What does it say that when a lot of frum Jews get together they create a culture that is so unappealing to intelligent, free thinking people?


I am sorry, but I think that you are grossly underestimating the frum world.

The frum world is full of intelligent, free thinking people.

What is more, as I am seeing in the mixed community I am about to leave for a much frummer one, it is the frum people who created a culture that appeals to a lot of intelligent, free thinking people.

However, especially in an open, “kiruv” community, this culture attracts a whole mix of people, from people who are truly sincere to people who are looking for a quick fix of status or feeling respected or whatever, so they are frum on the outside and in reality retain the crude secular culture of the shkootzim who surround us.

The ones who are just along for the ride are the ones who are making a mess of things. They muck up the society which we built, but because we have ahavas Yisroel, and the builders of the community want to be as inclusive as possible, we cannot throw anyone out and we have to find a level where everyone feels welcome (after all, the strongest people can do well on their own whereas the weaker people need to have the feeling that the community institutions give them).
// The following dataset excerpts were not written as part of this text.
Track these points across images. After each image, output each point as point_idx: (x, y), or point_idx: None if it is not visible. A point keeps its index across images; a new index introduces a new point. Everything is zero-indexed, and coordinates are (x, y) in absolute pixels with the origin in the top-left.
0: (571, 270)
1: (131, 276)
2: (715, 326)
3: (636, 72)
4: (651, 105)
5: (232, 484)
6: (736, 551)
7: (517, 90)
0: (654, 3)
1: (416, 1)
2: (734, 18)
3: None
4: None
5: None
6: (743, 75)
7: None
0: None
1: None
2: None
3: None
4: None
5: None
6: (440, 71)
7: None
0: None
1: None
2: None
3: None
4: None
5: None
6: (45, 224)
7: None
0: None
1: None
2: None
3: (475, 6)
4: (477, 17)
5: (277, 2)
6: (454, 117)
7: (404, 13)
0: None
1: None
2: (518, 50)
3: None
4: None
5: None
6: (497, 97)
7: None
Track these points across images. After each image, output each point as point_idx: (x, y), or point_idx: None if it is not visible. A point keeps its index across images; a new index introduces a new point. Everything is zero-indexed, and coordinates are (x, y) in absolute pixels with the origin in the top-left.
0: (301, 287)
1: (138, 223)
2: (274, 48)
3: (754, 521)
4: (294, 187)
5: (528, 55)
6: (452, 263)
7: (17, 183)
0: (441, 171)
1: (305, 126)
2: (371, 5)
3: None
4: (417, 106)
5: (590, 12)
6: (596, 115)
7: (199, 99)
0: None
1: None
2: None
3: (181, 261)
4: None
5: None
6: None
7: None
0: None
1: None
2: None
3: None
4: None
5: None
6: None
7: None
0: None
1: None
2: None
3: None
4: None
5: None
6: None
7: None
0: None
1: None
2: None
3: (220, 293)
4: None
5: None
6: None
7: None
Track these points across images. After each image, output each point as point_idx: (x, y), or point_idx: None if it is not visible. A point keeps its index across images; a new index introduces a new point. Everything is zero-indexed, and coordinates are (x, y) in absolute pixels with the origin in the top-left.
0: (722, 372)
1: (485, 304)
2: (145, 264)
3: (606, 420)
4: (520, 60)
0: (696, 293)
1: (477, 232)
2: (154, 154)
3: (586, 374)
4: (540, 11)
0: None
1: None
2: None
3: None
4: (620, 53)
In my particular soon to be former community, it is half-hearted “mekuravim” who want to have their cake and eat it too that bring down the level of the community to the lowest common denominator. Here it is excusable because this is a post-Communist society and the people have for the most part been educated under Communism or during the chaotic early 90’s. The problems will pass in a generation or so as people start to grow and will no longer look up to the present “mekuravim” as role models but rather will follow a small but growing group of more earnest baalei tshuva who in turn will bring up the transition generation (or they will set up new institutions and leave the present ones to the old guard).

In the US the problem is that we have copied the materialistic ways of the gaudy, new today old tomorrow McSociety around us and some have taken it to the point that the McSociety is the ikar and Yiddishkeit is the tofel even though they look like frum Yidden on the outside.

Basically, then, it is people who are just going through the motions who are making the mess. And that makes it far harder for sincere people to shine through; the noisiest people are always the ones doing the wrong thing and a tiny bit of this group are even “frummer than thou”, making it a point of keeping some very public mitzvah behiddur while keeping very unexemplary standards of Yiddishkeit behind closed doors.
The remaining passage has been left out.